-- Task instructions --
Read the lines below, and copy any that contain the string "Added".

--- START ---

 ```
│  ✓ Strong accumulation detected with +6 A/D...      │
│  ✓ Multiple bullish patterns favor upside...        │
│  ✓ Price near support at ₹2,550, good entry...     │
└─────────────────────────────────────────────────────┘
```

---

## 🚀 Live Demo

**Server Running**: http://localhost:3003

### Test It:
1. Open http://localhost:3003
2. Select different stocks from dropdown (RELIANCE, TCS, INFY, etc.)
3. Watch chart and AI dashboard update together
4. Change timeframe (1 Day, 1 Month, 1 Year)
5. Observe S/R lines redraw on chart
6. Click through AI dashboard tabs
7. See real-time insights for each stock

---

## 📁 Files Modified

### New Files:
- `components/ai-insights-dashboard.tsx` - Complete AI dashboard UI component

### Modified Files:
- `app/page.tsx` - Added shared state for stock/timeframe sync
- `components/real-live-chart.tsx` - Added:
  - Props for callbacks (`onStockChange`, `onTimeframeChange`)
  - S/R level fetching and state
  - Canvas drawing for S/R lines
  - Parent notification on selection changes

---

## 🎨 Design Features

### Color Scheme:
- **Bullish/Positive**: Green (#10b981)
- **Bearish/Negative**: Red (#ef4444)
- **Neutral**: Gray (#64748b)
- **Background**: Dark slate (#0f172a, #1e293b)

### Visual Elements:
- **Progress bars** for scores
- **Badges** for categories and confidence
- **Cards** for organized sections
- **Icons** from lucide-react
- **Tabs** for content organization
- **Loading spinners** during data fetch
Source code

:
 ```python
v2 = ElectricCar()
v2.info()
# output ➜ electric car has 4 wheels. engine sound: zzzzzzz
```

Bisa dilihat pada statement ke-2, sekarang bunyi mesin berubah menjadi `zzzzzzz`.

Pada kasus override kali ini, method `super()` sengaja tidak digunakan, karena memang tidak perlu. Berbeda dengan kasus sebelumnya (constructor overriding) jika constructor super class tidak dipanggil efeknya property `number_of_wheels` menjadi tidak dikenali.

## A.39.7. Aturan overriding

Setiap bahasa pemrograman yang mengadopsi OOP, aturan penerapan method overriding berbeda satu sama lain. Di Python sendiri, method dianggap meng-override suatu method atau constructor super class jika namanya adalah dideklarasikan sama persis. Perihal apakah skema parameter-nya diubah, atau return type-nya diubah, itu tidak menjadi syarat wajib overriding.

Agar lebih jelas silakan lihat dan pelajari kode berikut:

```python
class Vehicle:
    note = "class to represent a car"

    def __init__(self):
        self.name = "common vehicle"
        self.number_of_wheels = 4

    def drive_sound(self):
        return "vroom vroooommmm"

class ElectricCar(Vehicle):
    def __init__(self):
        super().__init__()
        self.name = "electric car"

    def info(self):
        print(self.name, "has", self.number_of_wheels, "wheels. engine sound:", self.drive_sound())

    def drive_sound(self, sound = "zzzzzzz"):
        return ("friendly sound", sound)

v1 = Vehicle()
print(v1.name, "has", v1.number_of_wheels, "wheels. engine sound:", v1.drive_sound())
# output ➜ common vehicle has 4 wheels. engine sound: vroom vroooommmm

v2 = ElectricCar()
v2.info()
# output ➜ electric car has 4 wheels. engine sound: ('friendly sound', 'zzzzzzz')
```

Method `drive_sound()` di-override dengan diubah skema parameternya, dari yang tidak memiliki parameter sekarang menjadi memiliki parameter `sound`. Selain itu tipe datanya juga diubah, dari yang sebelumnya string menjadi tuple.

--- END ---

-- Completed exercise --
- `app/page.tsx` - Added shared state for stock/timeframe sync
- `components/real-live-chart.tsx` - Added:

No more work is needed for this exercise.